Die Wahrung der Frist des Art. 23 Abs. 2 Dublin III-VO setzt ein formell ordnungsgemäßes und prüffähiges Wiederaufnahmegesuch voraus, das den Regelungen in Kapitel VI der Dublin III-Verordnung entspricht. Für das Wiederaufnahmegesuch ist daher gemäß Art. 23 Abs. 4 Dublin III-VO ein Standardformblatt zu verwenden, in dem die Daten mitgeteilt werden müssen, die sich aus Art. 2 i.V.m. Anhang III der zuletzt durch die Verordnung (EU) Nr. 118/2014 vom 30.01.2014 geänderten Verordnung (EG) Nr. 1560/2003 vom 02.09.2003 (Dublin-Durchführungsverordnung - Dublin-DVO -) ergeben. Nach Nr. 13 des Formblatts für Wiederaufnahmegesuche gemäß dem Anhang III zur Dublin-Durchführungsverordnung ist zwingend mitzuteilen, ob der Antragsteller erklärt hat, das Hoheitsgebiet der Mitgliedstaaten verlassen zu haben, und falls ja, welche Angaben er zum Datum der Ausreise, zum Datum der Wiedereinreise sowie zu seinem Reiseweg gemacht hat. Ferner muss das Wiederaufnahmegesuch gemäß Art. 23 Abs. 4 Dublin III-VO u.a. die sachdienlichen Angaben des Antragstellers enthalten, anhand derer die Behörden des ersuchten Mitgliedstaates prüfen können, ob ihr Staat für die Prüfung des Antrags der betreffenden Person zuständig ist. Zu diesen Angaben gehört die Erklärung des Antragstellers, er habe das Gebiet der Dublin-Mitgliedstaaten nach seiner Ersteinreise für mehr als drei Monate verlassen. Denn hierbei handelt es sich aufgrund der sich aus Art. 19 Abs. 2 Dublin III-VO ergebenden Möglichkeit, dass die Aufnahme- bzw. Wiederaufnahmepflichten des zunächst zuständigen Mitgliedstaats aus Art. 18 Abs. 1 Dublin III-VO erlöschen, wenn die Person, um deren Aufnahme oder Wiederaufnahme ersucht wurde, das Hoheitsgebiet der Mitgliedstaaten für mindestens drei Monate verlassen hat, um einen für die Zuständigkeitsprüfung des ersuchten Mitgliedstaates wesentlichen Umstand (vgl. zum Ganzen: VG Greifswald, Urteil vom 10.03.2021 - 3 A 2125/20 HGW -, juris, Rn. 17 f. m.w.N.).

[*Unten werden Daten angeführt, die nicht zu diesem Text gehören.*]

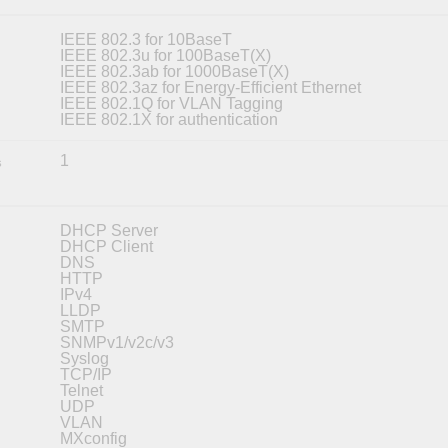
IEEE 802.3 for 10BaseT
IEEE 802.3u for 100BaseT(X)
IEEE 802.3ab for 1000BaseT(X)
IEEE 802.3az for Energy-Efficient Ethernet
IEEE 802.1Q for VLAN Tagging
IEEE 802.1X for authentication
1
s
DHCP Server
DHCP Client
DNS
HTTP
IPv4
LLDP
SMTP
SNMPv1/v2c/v3
Syslog
TCP/IP
Telnet
UDP
VLAN
MXconfig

Im vorliegenden Fall hat das Bundesamt in dem Wiederaufnahmegesuch vom 09.12.2020 zwar angeben, der Antragsteller habe erklärt, das Hoheitsgebiet der Mitgliedstaaten verlassen zu haben. Dem mitgeteilten Reiseweg kann auch entnommen werden, dass sich der Antragsteller nach seinen Angaben zwischen der Ausreise aus Griechenland und der Einreise nach Kroatien in Nordmazedonien, Serbien sowie in Bosnien und Herzegowina aufgehalten hat. Nicht mitgeteilt wurde jedoch die Angabe des Antragstellers, dass sich sein damit verbundener Aufenthalt außerhalb des Hoheitsgebiets der Dublin-Mitgliedstaaten über einen Zeitraum von sechs bis sieben Monaten erstreckt hat. Für diese Mitteilung bestand umso mehr Anlass, als die zeitlichen Angaben des Antragstellers plausibel erscheinen. [...] Ein ordnungsgemäßes, die Zuständigkeitsprüfung unter Einbeziehung von Art. 19 Abs. 2 Dublin III-VO ermöglichendes Wiederaufnahmegesuch erforderte daher nicht nur die Mitteilung des Reisewegs, sondern auch derjenigen Angaben des Antragstellers, die er zur Dauer seines Aufenthalts in Serbien sowie in Bosnien und Herzegowina gemacht hat. Diese Angaben enthielt das Ersuchen vom 09.12.2020 jedoch nicht. Stattdessen findet sich in diesem die aus den vorstehenden Gründen unzutreffende Feststellung, es lägen keine Hinweise darauf vor, dass der Antragsteller das Gebiet der Mitgliedstaaten zwischenzeitlich verlassen hat. [...]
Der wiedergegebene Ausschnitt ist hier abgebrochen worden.